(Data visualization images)
════════════════

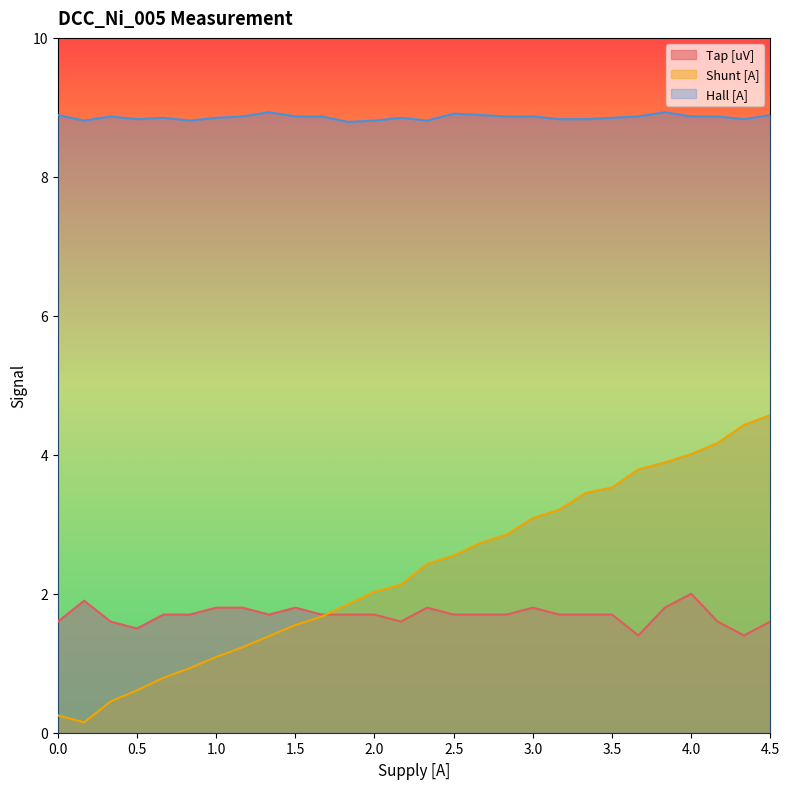

How many data points does each series have?

28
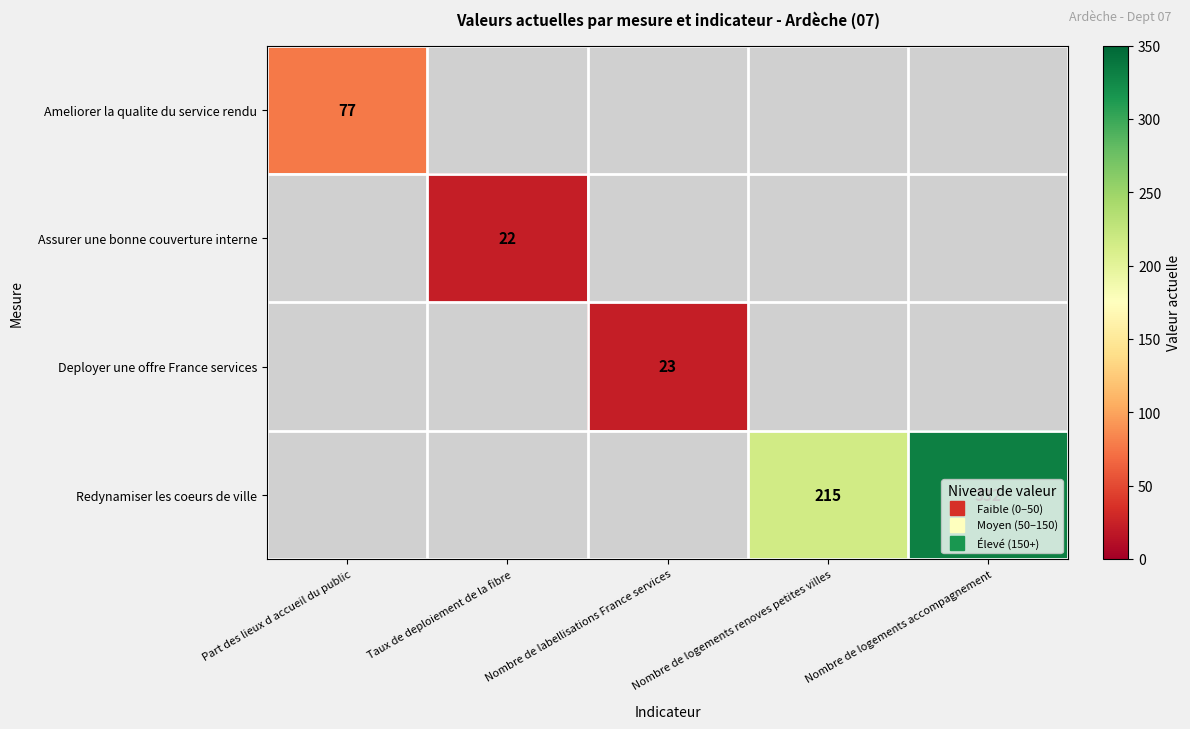

Which category has the highest value in the Ameliorer la qualite du service rendu series?

Part des lieux d accueil du public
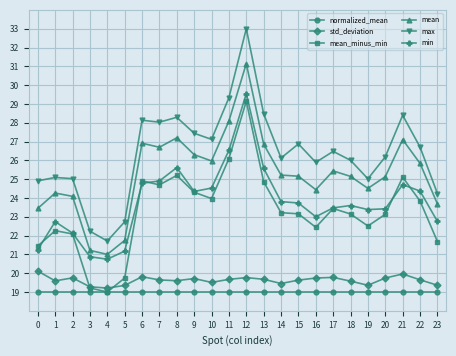

What is the lowest value of the std_deviation series?

19.2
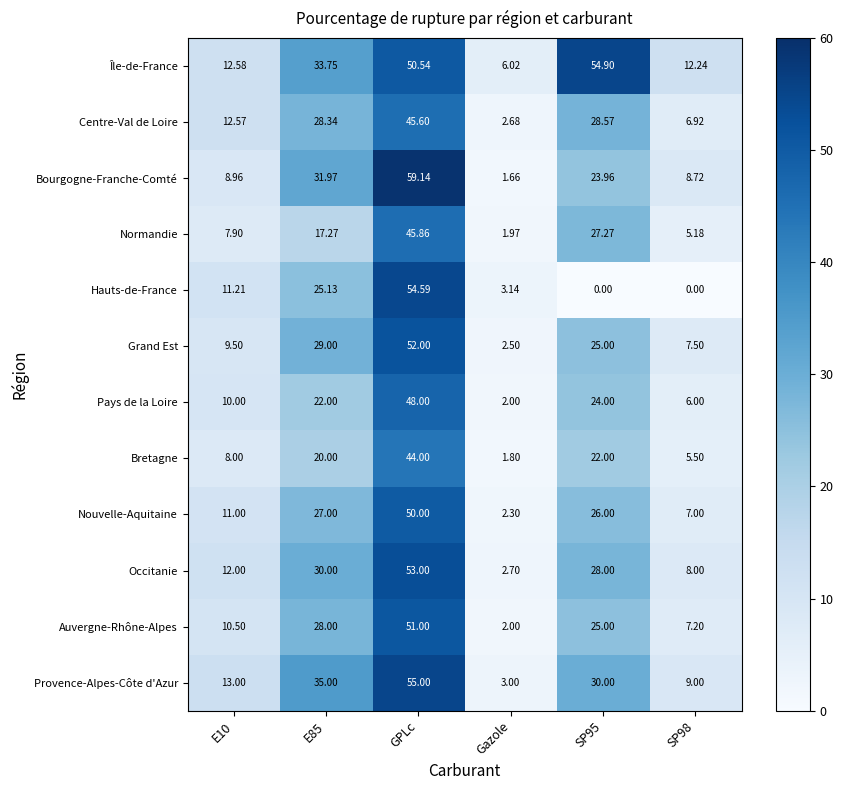

At which label does Auvergne-Rhône-Alpes reach its minimum?

Gazole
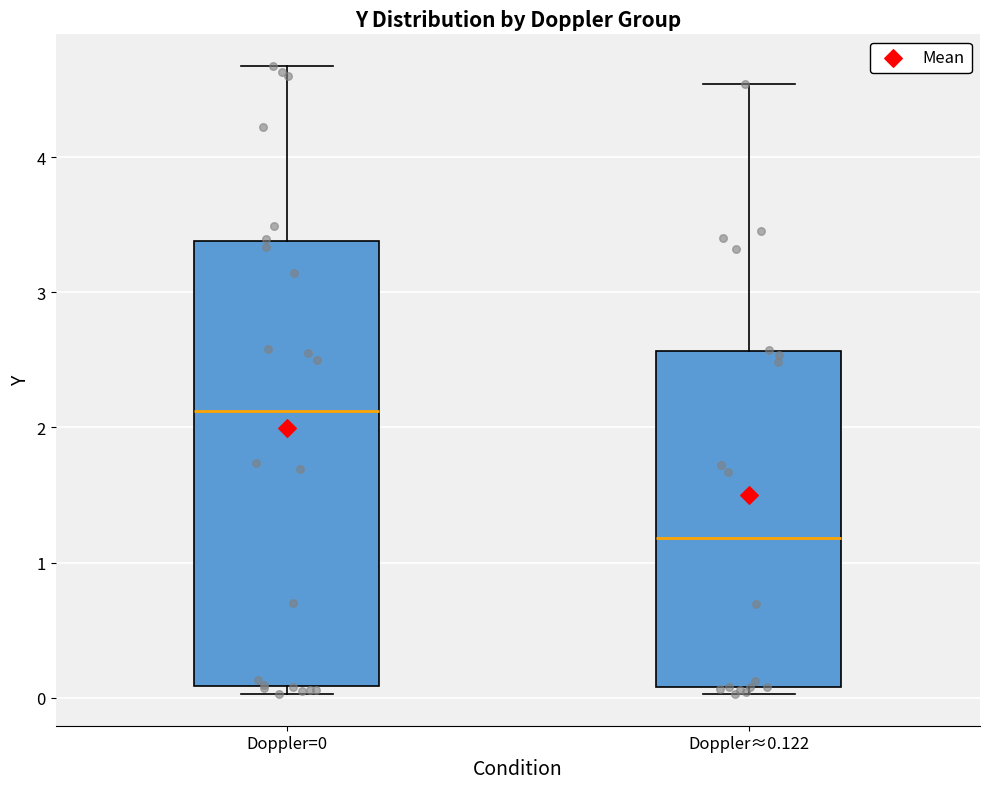

Which box's median line is the lowest?

Doppler≈0.122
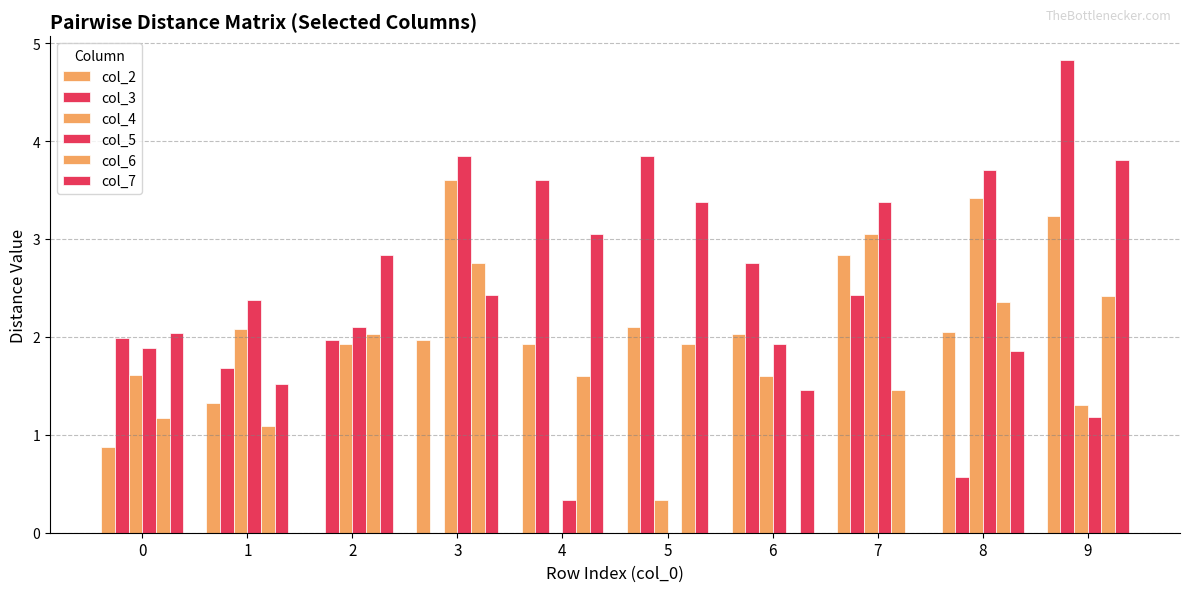

What is the difference between the maximum and minimum values in the col_3 series?

4.8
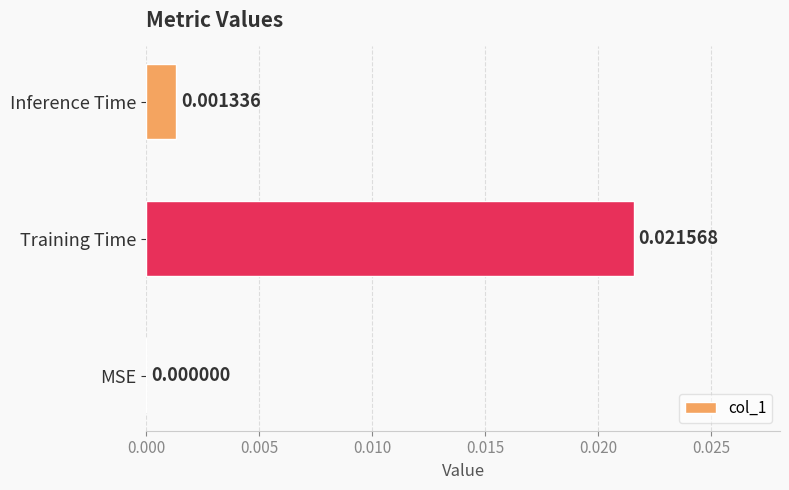

At which label is the value closest to 0?

MSE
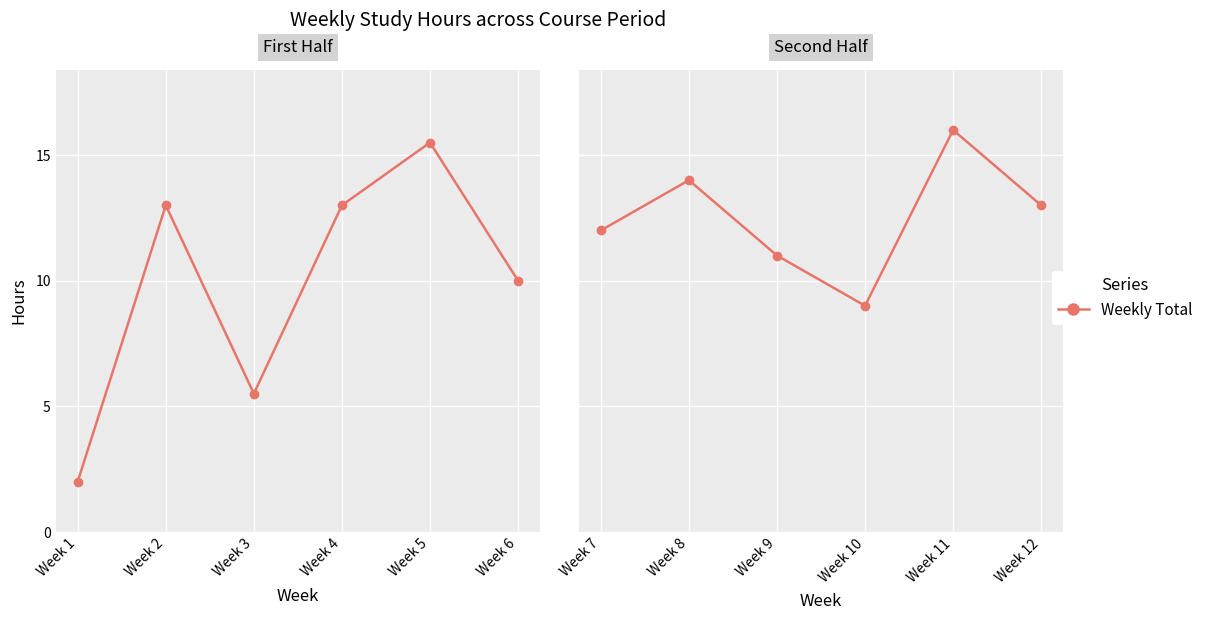

What is the greatest value displayed?

16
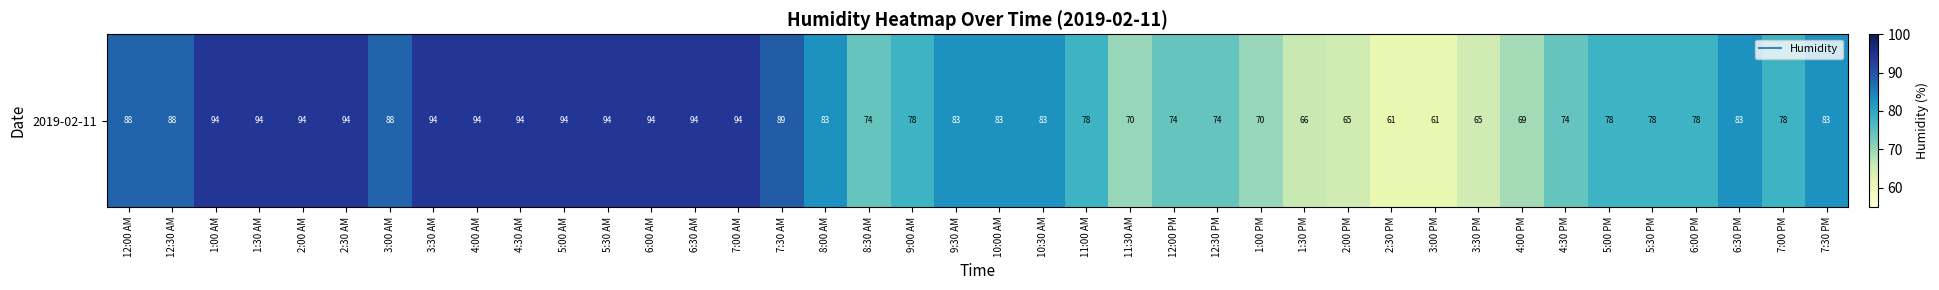

What is the greatest value displayed?

94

════════════════

» To do:
Revise the listing above by swapping every "series" for "data set" and leaving all other wording as it is. Leave the pictures out of your answer.

» Response:
How many data points does each data set have?

28

Which category has the highest value in the Ameliorer la qualite du service rendu data set?

Part des lieux d accueil du public

What is the lowest value of the std_deviation data set?

19.2

At which label does Auvergne-Rhône-Alpes reach its minimum?

Gazole

Which box's median line is the lowest?

Doppler≈0.122

What is the difference between the maximum and minimum values in the col_3 data set?

4.8

At which label is the value closest to 0?

MSE

What is the greatest value displayed?

16

What is the greatest value displayed?

94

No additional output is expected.